= Robert Allison (geographer) =

British geographer (born 1961)

Robert John Allison DL (born 4 February 1961) is a British academic. Professor Allison has held senior leadership roles in a number of top UK universities. Currently a Non-Executive Director, Trustee and chair of several organisations, Allison was previously the Vice-Chancellor and President of Loughborough University.

==Education and academic career==
Allison was brought up in North Yorkshire and educated at Northallerton Grammar School, before studying at Hull University and gaining a B.A. in 1982. He was awarded a Ph.D. from King's College London in 1986 and subsequently appointed as the Addison Wheeler Fellow at Durham University, moving to a lectureship at University College London in 1989. In 1992 Bob Allison returned to Durham, becoming Professor of Geography in 1999. He served as Head of the Department of Geography and Executive Dean of the Faculty of Social Sciences and Health. In 2006 Bob joined the University of Sussex as Pro Vice-Chancellor for Research, eventually becoming Deputy Vice-Chancellor.

Professor Allison was appointed Vice-Chancellor and President of Loughborough University in 2012, serving in that role for nine years. During Professor Allison's tenure at Loughborough, the university rose up into the top 10 in every national league table and named University of the Year an unparalleled five times. He oversaw significant expansion, which included opening the university's London campus on the Queen Elizabeth Olympic Park. Bob also led the development of the UK's most rapidly growing Science and Enterprise Park. Known to students a VC Bob, he was the driving force behind the Loughborough student experience, which is widely recognised as one of the best in the UK. He championed the involvement of students in activities that enable them to make the fullest contribution possible to society. He was - and still is - an enthusiastic supporter of Loughborough Sport.

Professor Allison was the Higher Education representative on the Department of Business, Innovation and Skills Enterprise Education Expert Group, the International HE Adviser to the Minister of Education in Brunei, a member of several speciality groups within Universities UK (the collective group for the country's higher education institutions) and a member of the QAA / Office for Students Advisory Committee on Degree Awarding Powers. He has been a Non-Executive Director of the Leicester and Leicestershire Enterprise Partnership, is an Honorary Canon Professor of Leicester Cathedral, Trustee of the Oval Multi-Academy Learning Trust and Honorary President of Leicestershire Scouts.

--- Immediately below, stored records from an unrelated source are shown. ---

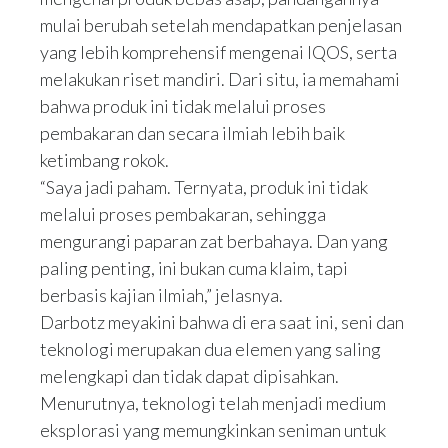
mulai berubah setelah mendapatkan penjelasan
yang lebih komprehensif mengenai IQOS, serta
melakukan riset mandiri. Dari situ, ia memahami
bahwa produk ini tidak melalui proses
pembakaran dan secara ilmiah lebih baik
ketimbang rokok.
“Saya jadi paham. Ternyata, produk ini tidak
melalui proses pembakaran, sehingga
mengurangi paparan zat berbahaya. Dan yang
paling penting, ini bukan cuma klaim, tapi
berbasis kajian ilmiah,” jelasnya.
Darbotz meyakini bahwa di era saat ini, seni dan
teknologi merupakan dua elemen yang saling
melengkapi dan tidak dapat dipisahkan.
Menurutnya, teknologi telah menjadi medium
eksplorasi yang memungkinkan seniman untuk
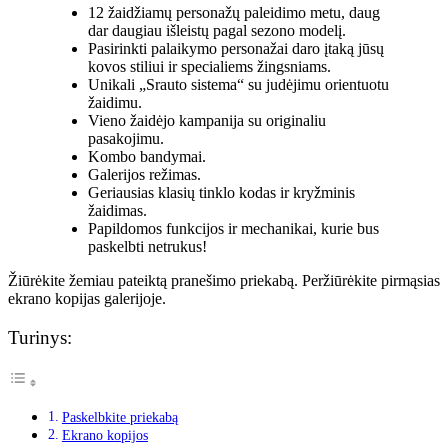
12 žaidžiamų personažų paleidimo metu, daug
dar daugiau išleistų pagal sezono modelį.
Pasirinkti palaikymo personažai daro įtaką jūsų
kovos stiliui ir specialiems žingsniams.
Unikali „Srauto sistema“ su judėjimu orientuotu
žaidimu.
Vieno žaidėjo kampanija su originaliu
pasakojimu.
Kombo bandymai.
Galerijos režimas.
Geriausias klasių tinklo kodas ir kryžminis
žaidimas.
Papildomos funkcijos ir mechanikai, kurie bus
paskelbti netrukus!
Žiūrėkite žemiau pateiktą pranešimo priekabą. Peržiūrėkite pirmąsias
ekrano kopijas galerijoje.
Turinys:
Paskelbkite priekabą
Ekrano kopijos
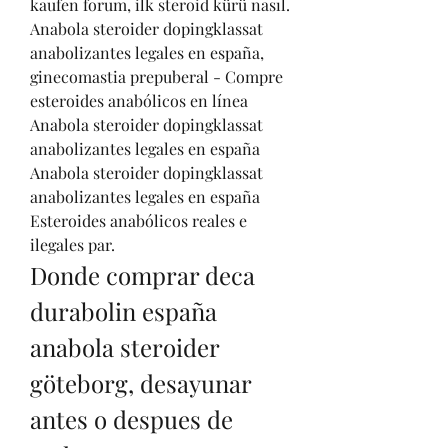
kaufen forum, ilk steroid kürü nasıl. 
Anabola steroider dopingklassat 
anabolizantes legales en españa, 
ginecomastia prepuberal - Compre 
esteroides anabólicos en línea 
Anabola steroider dopingklassat 
anabolizantes legales en españa 
Anabola steroider dopingklassat 
anabolizantes legales en españa 
Esteroides anabólicos reales e 
ilegales par. 
Donde comprar deca 
durabolin españa 
anabola steroider 
göteborg, desayunar 
antes o despues de 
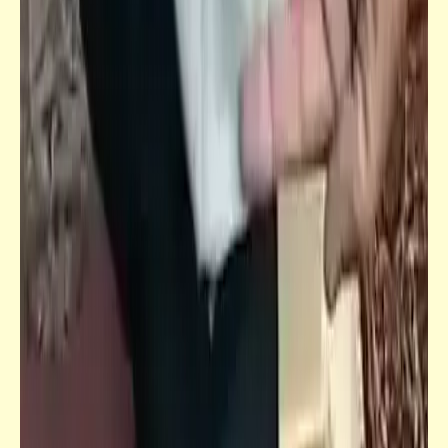
مذكرات
المعلّم كما ينبغي أن يكون | لسّه جاي من وِسط
ليل العَتمة ضَي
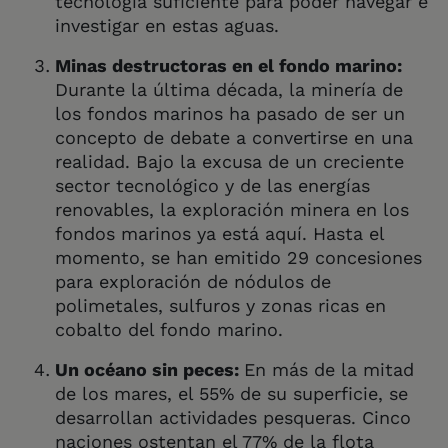
tecnología suficiente para poder navegar e
investigar en estas aguas.
Minas destructoras en el fondo marino:
Durante la última década, la minería de
los fondos marinos ha pasado de ser un
concepto de debate a convertirse en una
realidad. Bajo la excusa de un creciente
sector tecnológico y de las energías
renovables, la exploración minera en los
fondos marinos ya está aquí. Hasta el
momento, se han emitido 29 concesiones
para exploración de nódulos de
polimetales, sulfuros y zonas ricas en
cobalto del fondo marino.
Un océano sin peces:
En más de la mitad
de los mares, el 55% de su superficie, se
desarrollan actividades pesqueras. Cinco
naciones ostentan el 77% de la flota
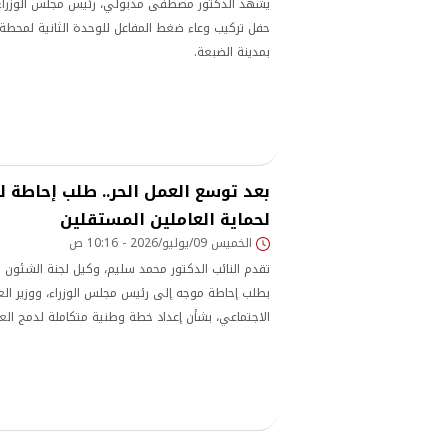
يشهد الدكتور مصطفى مدبولي، رئيس مجلس الوزراء،
حفل تركيب وعاء ضغط المفاعل للوحدة الثانية لمحطة ا
بمدينة الضبعة.
بعد توسع العمل الحر.. طلب إحاطة 
لحماية العاملين المستقلين
الخميس 09/يوليو/2026 - 10:16 ص
تقدم النائب الدكتور محمد سليم، وكيل لجنة الشئون ا
بطلب إحاطة موجه إلى رئيس مجلس الوزراء، ووزير الع
الاجتماعي، بشأن إعداد خطة وطنية متكاملة لدمج الع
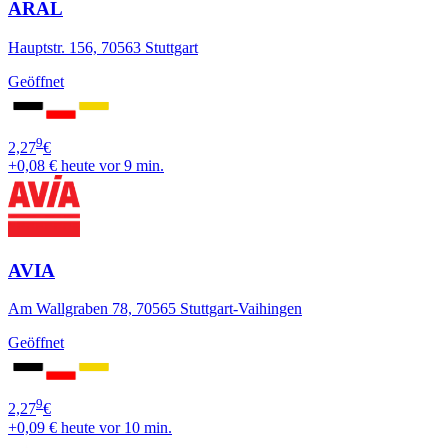
ARAL
Hauptstr. 156, 70563 Stuttgart
Geöffnet
9
2,27
€
+0,08 €
heute vor 9 min.
AVIA
Am Wallgraben 78, 70565 Stuttgart-Vaihingen
Geöffnet
9
2,27
€
+0,09 €
heute vor 10 min.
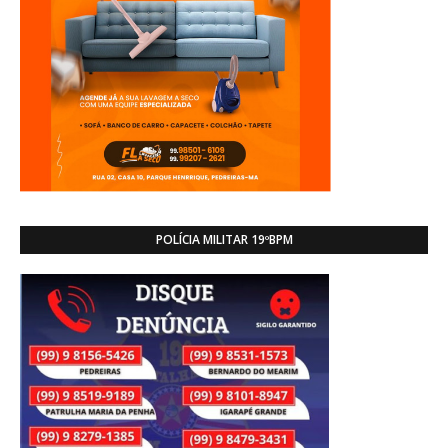
POLÍCIA MILITAR 19ºBPM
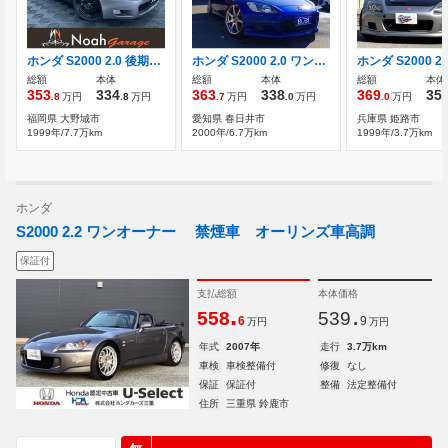
ホンダ S2000 2.0 後期色ムーンロックメタリック
ホンダ S2000 2.0 ワンオフチタンマフラー Jsツチノコチャン
総額
本体
総額
本体
総額
本体
353
334
363
338
369
35
.8
万円
.8
万円
.7
万円
.0
万円
.0
万円
福岡県 大野城市
愛知県 春日井市
兵庫県 姫路市
1999年/7.7万km
2000年/6.7万km
1999年/3.7万km
ホンダ
S2000 2.2 ワンオーナー 禁煙車 オーリンズ車高調
保証付
支払総額
本体価格
.
.
558
539
6
9
万円
万円
年式
2007年
走行
3.7万km
車検
車検整備付
修復
なし
保証
保証付
整備
法定整備付
住所
三重県 鈴鹿市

==Charitable work and organisational affiliations==
Professor Allison now has a portfolio of responsibilities. Recent appointments include becoming a Trustee of The Chatham Historic Dockyard Trust, chair of the Board of Trustees of the St Philip's Centre, chair of the Board of Trustees of The Air Ambulance Service and National Children's Air Ambulance, an independent member of Council and Chair of Audit and Risk Committee at City St George's University of London.

In 2023 Bob was appointed the Senior Non-Executive Member of Chapter at Leicester Cathedral and a Non-Executive Director of HSSMI Ltd. In 2024 he was appointed Chair of Trustees at Gresham College in London. He presently acts as UK Higher Education Adviser to KKR LLP private equity. Professor Allison was appointed Deputy Lord Lieutenant for the County of Leicestershire in 2022.

==Recognition==
During his career Allison has received several honours and awards, including the Cuthbert Peek Award from the Royal Geographical Society, the Charles Lyell Award from the British Association of the Advancement of Science, and the Jan de Ploey Prize from the Katholieke Universiteit Leuven. He was awarded the Outstanding Leadership Award from the Council for Advancement and support in Education. Professor Allison was appointed Commander of the British Empire (CBE) in the 2021 Birthday Honours for services to education and supporting young people's talent, equality and achievement. He was awarded an honorary degree from Loughborough University in 2023.